Keeping people in placements closer to home can help them maintain contacts with friends, family and local services and reduce length of stay, the recommendations advise.
Since 2012, many NHS inpatient rehabilitation units have closed across England and only half of trusts have a community rehabilitation team, the guidelines state.
The draft recommendations, which are out for consultation until February, say exceptions may be made for patients who need highly specialised services, for example those with psychosis and brain injury or psychosis and autism spectrum disorder.
In circumstances where people are moved to rehabilitation services outside their local area, they should be given a reason, told what steps will be taken to return them nearer to home and what help they will get to keep in contact with family or carers, the guidelines state.

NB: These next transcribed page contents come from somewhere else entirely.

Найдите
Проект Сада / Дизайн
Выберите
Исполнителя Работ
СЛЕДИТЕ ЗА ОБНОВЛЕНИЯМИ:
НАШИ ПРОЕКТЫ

Over 80% of people who are referred for mental health rehabilitation have a primary diagnosis of schizophrenia, schizoaffective disorder or other psychosis, and around 8% have bipolar affective disorder, NICE said.
The recommendations also highlight the importance of reviewing physical health needs of those with psychosis and related severe mental health conditions, which are likely to be higher than that of the general population.
GPs should keep practice registers of this group of patients, the guidelines state, with those in rehabilitation services receiving an annual physical health check as a minimum.
Paul Chrisp, director of NICE’s centre for guidelines, said reducing out-of-area placements for rehabilitation of people with complex psychosis and related mental health conditions would improve their quality of life as well as reduce costs to the NHS.
He said: ‘Evidence suggests that people placed in out-of-area inpatient rehabilitation units have a longer average stay than those placed in rehabilitation facilities closer to their homes.
‘It also suggests that receiving rehabilitation locally makes it easier for people to maintain contact with their families, communities and local support networks or activities, such as peer support groups.
‘This can lead to an earlier discharge when they are well enough to be moved back home or live with family or friends.’